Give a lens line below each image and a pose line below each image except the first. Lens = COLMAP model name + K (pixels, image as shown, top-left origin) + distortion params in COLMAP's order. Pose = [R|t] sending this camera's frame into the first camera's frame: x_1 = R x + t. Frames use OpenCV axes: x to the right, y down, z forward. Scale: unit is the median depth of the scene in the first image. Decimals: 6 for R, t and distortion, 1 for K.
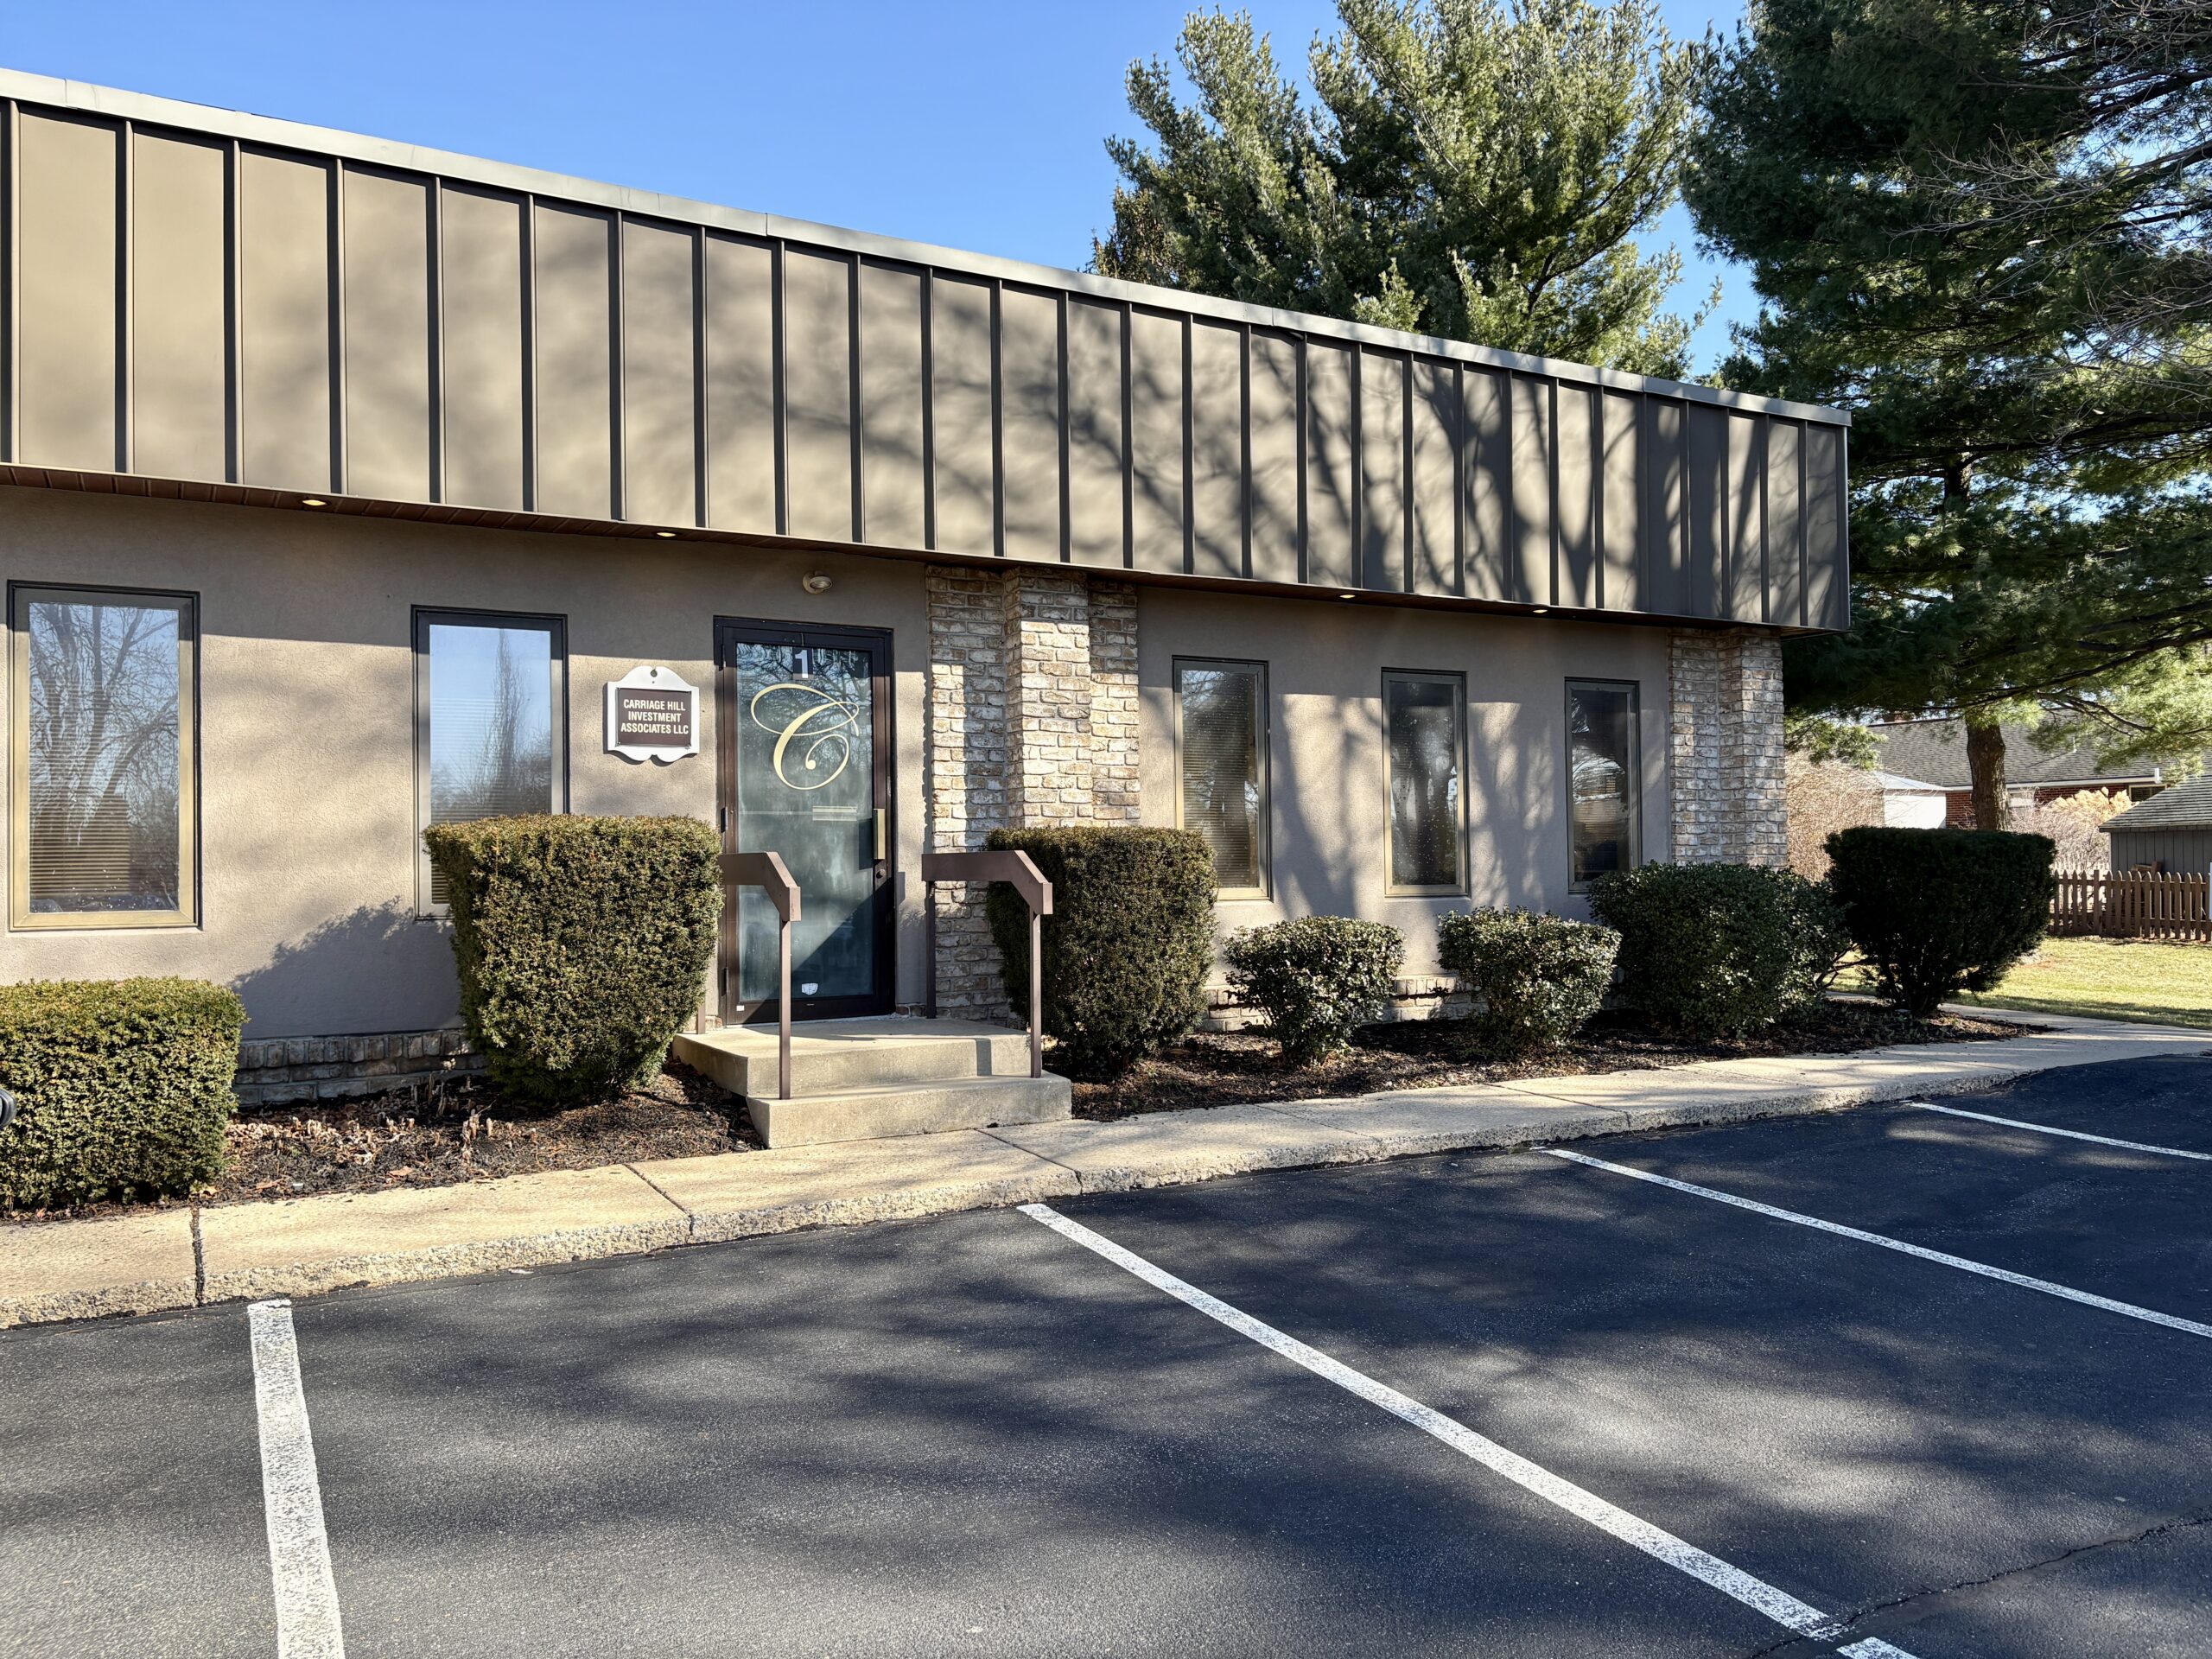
lens RADIAL K [[1656.5, 0, 1104.4], [0, 1656.5, 828.4], [0, 0, 1]] dist [0.005232, 0.003822]
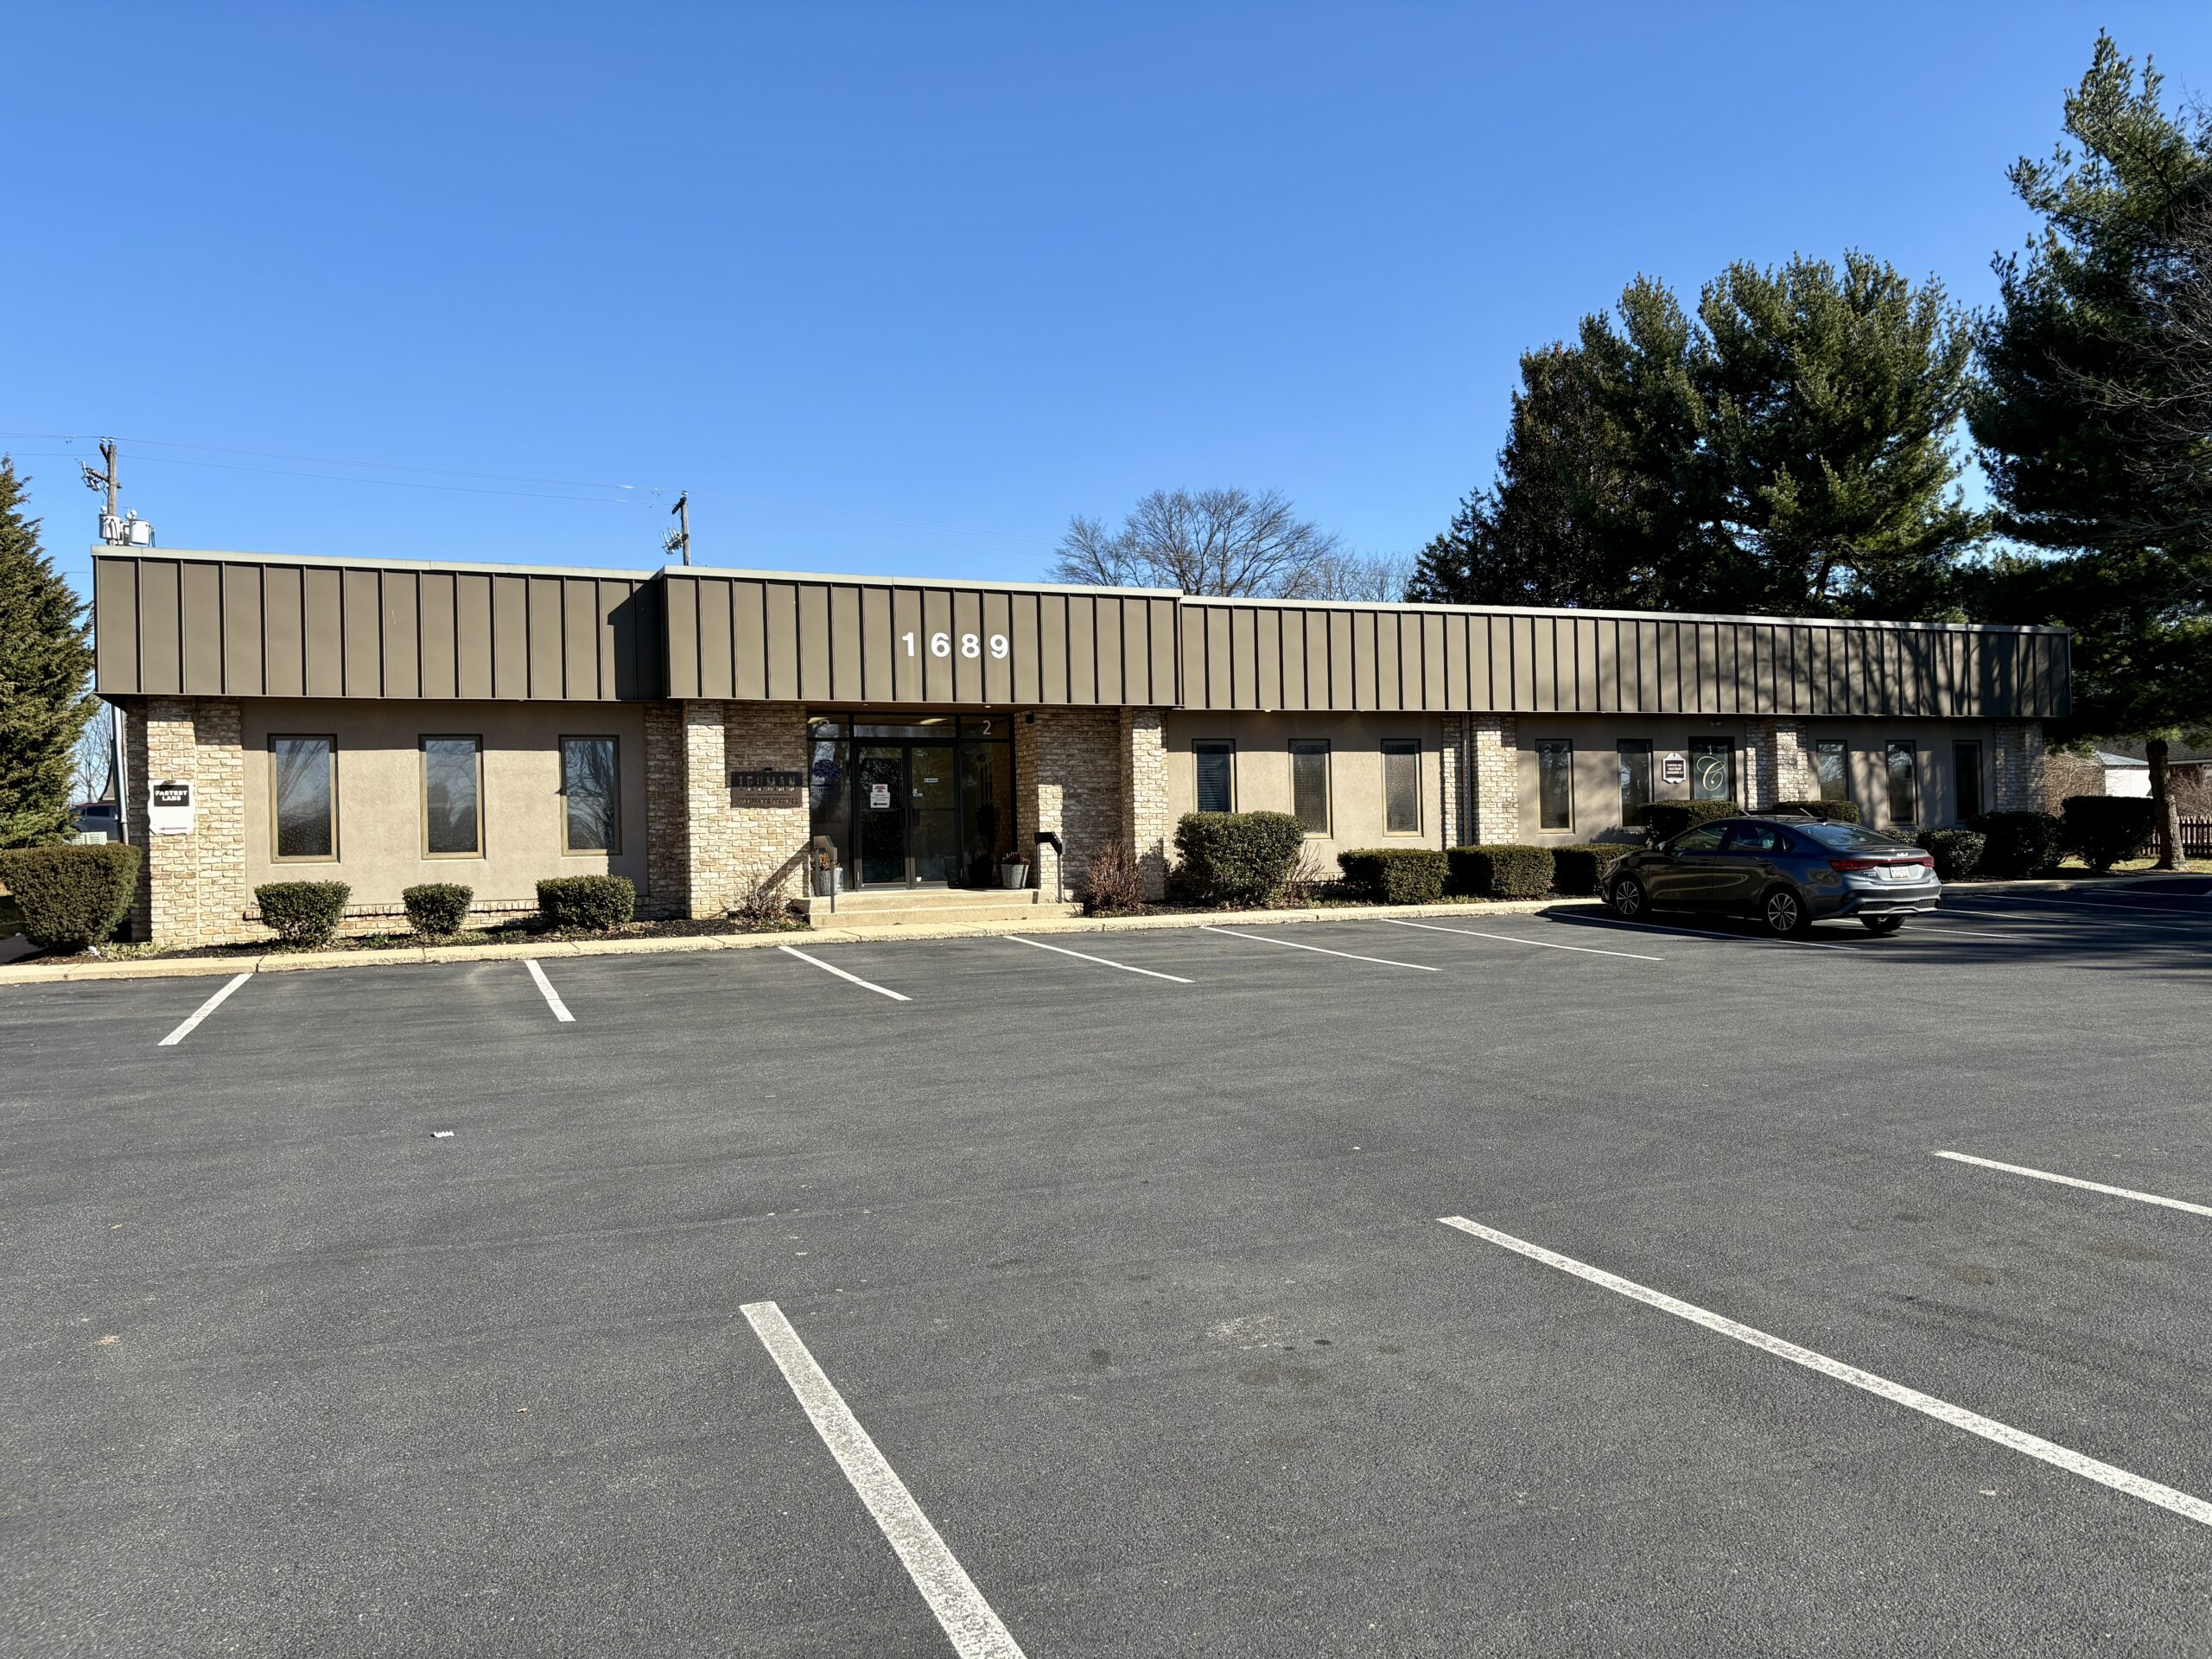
lens RADIAL K [[1670.0, 0, 1109.7], [0, 1670.0, 798.9], [0, 0, 1]] dist [0.030236, -0.001176]
pose [[0.994132, -0.014847, -0.107152, -0.838146], [0.014360, 0.999883, -0.005314, -0.005630], [0.107218, 0.003744, 0.994228, -1.958343]]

> **Work instructions**
The preceding listing is to be restated word for word, with every picture omitted.

> **Task response**
Give a lens line below each image and a pose line below each image except the first. Lens = COLMAP model name + K (pixels, image as shown, top-left origin) + distortion params in COLMAP's order. Pose = [R|t] sending this camera's frame into the first camera's frame: x_1 = R x + t. Frames use OpenCV axes: x to the right, y down, z forward. Scale: unit is the median depth of the scene in the first image. Decimals: 6 for R, t and distortion, 1 for K.
lens RADIAL K [[1656.5, 0, 1104.4], [0, 1656.5, 828.4], [0, 0, 1]] dist [0.005232, 0.003822]
lens RADIAL K [[1670.0, 0, 1109.7], [0, 1670.0, 798.9], [0, 0, 1]] dist [0.030236, -0.001176]
pose [[0.994132, -0.014847, -0.107152, -0.838146], [0.014360, 0.999883, -0.005314, -0.005630], [0.107218, 0.003744, 0.994228, -1.958343]]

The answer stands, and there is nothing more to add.